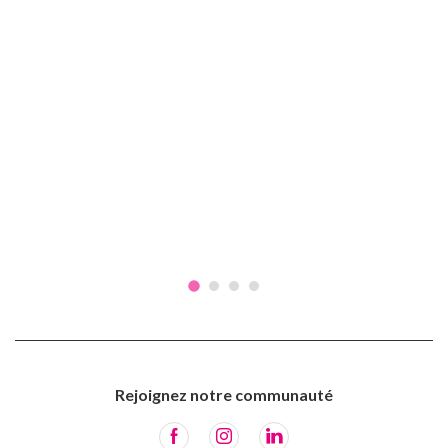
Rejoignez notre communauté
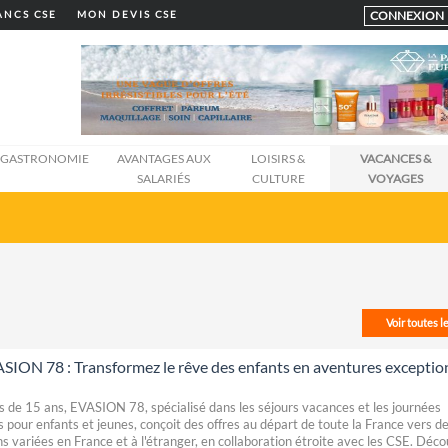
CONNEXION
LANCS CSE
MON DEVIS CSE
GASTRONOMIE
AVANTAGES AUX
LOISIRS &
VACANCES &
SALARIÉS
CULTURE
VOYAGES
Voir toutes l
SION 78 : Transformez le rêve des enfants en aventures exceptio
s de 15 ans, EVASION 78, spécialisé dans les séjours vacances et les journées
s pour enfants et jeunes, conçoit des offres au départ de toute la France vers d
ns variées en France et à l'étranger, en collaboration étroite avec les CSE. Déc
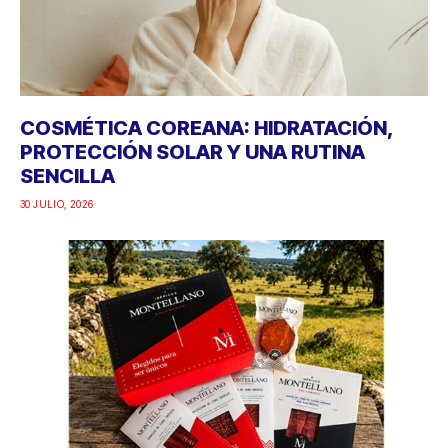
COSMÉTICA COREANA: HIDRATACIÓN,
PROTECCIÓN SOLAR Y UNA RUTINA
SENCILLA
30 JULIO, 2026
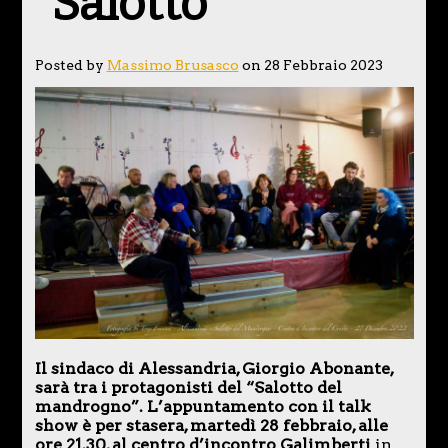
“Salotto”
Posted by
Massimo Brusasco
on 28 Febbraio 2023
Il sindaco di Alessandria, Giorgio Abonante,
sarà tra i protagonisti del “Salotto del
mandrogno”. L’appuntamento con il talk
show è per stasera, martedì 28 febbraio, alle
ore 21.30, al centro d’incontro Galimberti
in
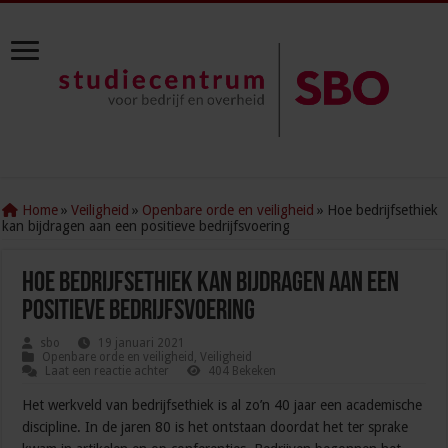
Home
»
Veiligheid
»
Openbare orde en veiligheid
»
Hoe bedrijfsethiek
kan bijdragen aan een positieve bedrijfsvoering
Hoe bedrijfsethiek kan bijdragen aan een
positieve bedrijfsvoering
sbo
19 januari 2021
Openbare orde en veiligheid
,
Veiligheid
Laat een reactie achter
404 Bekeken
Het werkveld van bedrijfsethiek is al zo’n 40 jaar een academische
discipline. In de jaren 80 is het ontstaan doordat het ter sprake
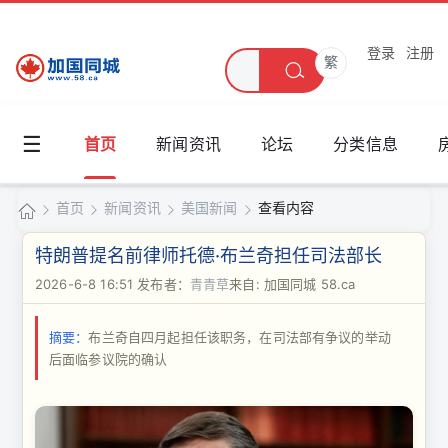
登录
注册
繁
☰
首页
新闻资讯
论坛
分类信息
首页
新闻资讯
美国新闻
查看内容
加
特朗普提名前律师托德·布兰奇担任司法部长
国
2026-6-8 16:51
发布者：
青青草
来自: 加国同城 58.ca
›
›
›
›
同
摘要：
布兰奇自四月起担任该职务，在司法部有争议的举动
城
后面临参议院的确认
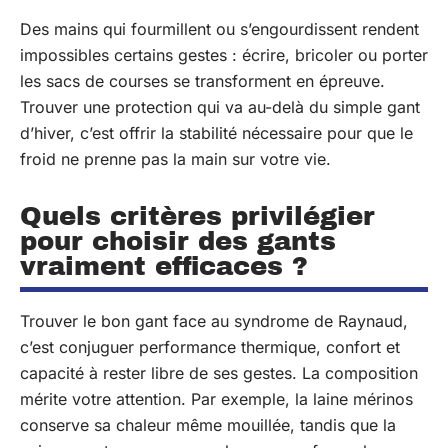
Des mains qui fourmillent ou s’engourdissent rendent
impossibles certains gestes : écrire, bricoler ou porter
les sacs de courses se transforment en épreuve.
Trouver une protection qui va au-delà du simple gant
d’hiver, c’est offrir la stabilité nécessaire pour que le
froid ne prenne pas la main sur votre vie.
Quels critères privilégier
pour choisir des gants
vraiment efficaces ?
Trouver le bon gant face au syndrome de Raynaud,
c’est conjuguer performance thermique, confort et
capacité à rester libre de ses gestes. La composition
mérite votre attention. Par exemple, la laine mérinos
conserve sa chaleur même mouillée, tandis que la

◆ ◆ ◆ ◆

» REQUEST
Please return the listing above exactly and leave every picture out.

» ANSWER
Rejoignez notre communauté
CONNEXION
LANCS CSE
MON DEVIS CSE
GASTRONOMIE
AVANTAGES AUX
LOISIRS &
VACANCES &
SALARIÉS
CULTURE
VOYAGES
Voir toutes l
SION 78 : Transformez le rêve des enfants en aventures exceptio
s de 15 ans, EVASION 78, spécialisé dans les séjours vacances et les journées
s pour enfants et jeunes, conçoit des offres au départ de toute la France vers d
ns variées en France et à l'étranger, en collaboration étroite avec les CSE. Déc
COSMÉTICA COREANA: HIDRATACIÓN,
PROTECCIÓN SOLAR Y UNA RUTINA
SENCILLA
30 JULIO, 2026
“Salotto”
Posted by
Massimo Brusasco
on 28 Febbraio 2023
Il sindaco di Alessandria, Giorgio Abonante,
sarà tra i protagonisti del “Salotto del
mandrogno”. L’appuntamento con il talk
show è per stasera, martedì 28 febbraio, alle
ore 21.30, al centro d’incontro Galimberti
in
Home
»
Veiligheid
»
Openbare orde en veiligheid
»
Hoe bedrijfsethiek
kan bijdragen aan een positieve bedrijfsvoering
Hoe bedrijfsethiek kan bijdragen aan een
positieve bedrijfsvoering
sbo
19 januari 2021
Openbare orde en veiligheid
,
Veiligheid
Laat een reactie achter
404 Bekeken
Het werkveld van bedrijfsethiek is al zo’n 40 jaar een academische
discipline. In de jaren 80 is het ontstaan doordat het ter sprake
登录
注册
繁
☰
首页
新闻资讯
论坛
分类信息
首页
新闻资讯
美国新闻
查看内容
加
特朗普提名前律师托德·布兰奇担任司法部长
国
2026-6-8 16:51
发布者：
青青草
来自: 加国同城 58.ca
›
›
›
›
同
摘要：
布兰奇自四月起担任该职务，在司法部有争议的举动
城
后面临参议院的确认
Des mains qui fourmillent ou s’engourdissent rendent
impossibles certains gestes : écrire, bricoler ou porter
les sacs de courses se transforment en épreuve.
Trouver une protection qui va au-delà du simple gant
d’hiver, c’est offrir la stabilité nécessaire pour que le
froid ne prenne pas la main sur votre vie.
Quels critères privilégier
pour choisir des gants
vraiment efficaces ?
Trouver le bon gant face au syndrome de Raynaud,
c’est conjuguer performance thermique, confort et
capacité à rester libre de ses gestes. La composition
mérite votre attention. Par exemple, la laine mérinos
conserve sa chaleur même mouillée, tandis que la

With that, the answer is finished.